Телефон! У него в кармане есть телефон. Мысль возникла неожиданно, настолько неожиданно, что даже глаза моментально перестали наполняться все новыми и новыми слезами. А хотя нет, последнее ему только показалось, слезы никуда не исчезли и исчезать пока что не собираются. Только бы тут ловила связь, только бы ловила. Дрожащими руками он дотянулся до кармана джинс. Какое счастье, что тут достаточно места для таких маневров, какое счастье! Сердце колотится как бешенное и кажется вот-вот и выпрыгнет из груди, да и воздуха почему-то катастрофически мало. Неужели Антон ничего не сумеет сделать и задохнётся? Нет, нет, нет. Нельзя. Просто нельзя! Тусклый свет от экрана телефона рассеивает мрак. Есть. Связь есть…

***

Арсений спал. Правда делал он это ровно до того момента, как его разбудил входящий звонок. И вот нельзя сказать, что Попов был доволен этим фактом, за окном темень несусветная, он еле-еле раскрыл глаза, ему завтра топать на работу, а ему тут звонит незнамо кто посреди ночи. У людей совесть вообще есть? Элементарные правила приличия им знакомы? Вот кто может звонить в такое время? Совершенно непонятно, потому что звонить то и некому. Желание просто проигнорировать входящий вызов было сильно, даже очень, но Арс пересилил себя, протянул руку на стоящую подле кровати тумбочку, взглянул на экран, а потом моментально сел в кровати, отбрасывая сон в далёкие дали. Входящий то был от Антона. И совсем непонятно, что с ним могло произойти так поздно ночью. Он сказал, что останется у Димы, потому Арсений, собственно, и был спокоен, прекрасно зная, что самое страшное, что может произойти — это то, что его ребенок не будет спать до утра в компании друга. Правда спокойствие это сохранялось ровно до этого момента. Просто так Антоша бы не стал ему звонить посреди ночи, не стал бы будить, не стал бы беспокоить. Не стал бы, просто потому что считал себя достаточно самостоятельным, чтобы проводить свободное время без постоянного контроля и надзора. Растет мальчишка и это, увы, неизбежно. Но Арсений смирился и позволял этому ребенку чуть больше, чем раньше, потому что так и надо, потому что Антоше пятнадцать, а не десять, у него есть право на какую никакую, а самостоятельность. Да вот только он ему звонит. И нехорошее предчувствие появляется само собой, сердце ухает куда-то вниз, а руки чисто на рефлексах принимают вызов и подносят телефон к уху.

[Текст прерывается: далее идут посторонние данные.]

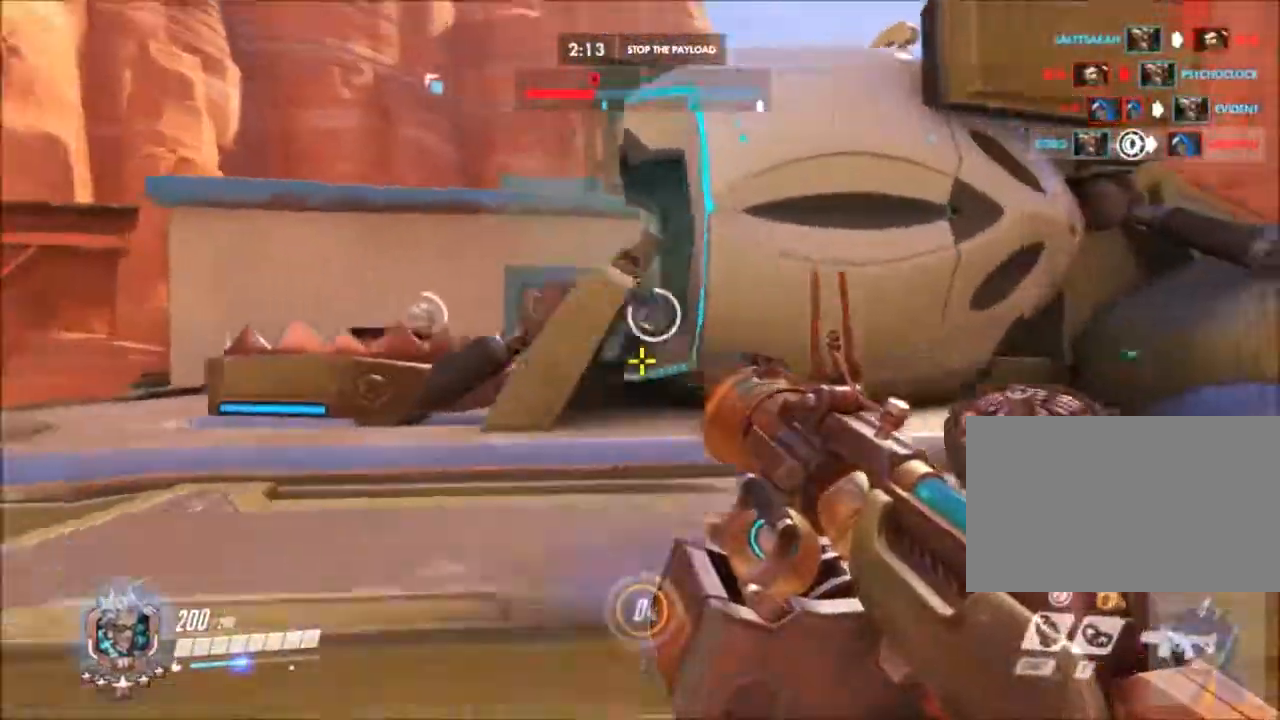
{"keys": ["space", "w"], "mouse": []}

— Тош, что случилось? — голос хриплый ото сна и обеспокоенный.

Может, Арсений зря себя накручивает и все хорошо, а Антон просто дурачится? Но нет, тяжёлое дыхание в трубке даёт понять, что все не хорошо, что что-то происходит. Да вот только Антоша не произносит ни слова, только дышит тяжело и периодически всхлипывает. Он что плачет?

— Антон, не молчи! — возможно, это звучит чуть строже, чем Арсу хотелось бы, но ему ведь нужно узнать, что именно не так. А как он может это узнать, если ответом ему служит молчание? — Ты у Димы? Прийти за тобой?

— Я… Я… Нет, не у Димы, — донеслось из трубки, а в голосе мальчика Арсений четко расслышал панические нотки.

Антоша напуган, для Попова это очевидно, слишком хорошо он знает своего ребенка. Только непонятно, что именно его напугало. Ну не врачи же? Где бы он их нашел в четыре утра? Значит что-то другое.

— Папа, забери меня, — прозвучало так отчаянно и с такой мольбой, словно его сыну не пятнадцать, а пять и он испугался ночного кошмара. Да вот только Арсений все ещё ничего не понимает, «забери». А откуда? Откуда его забрать?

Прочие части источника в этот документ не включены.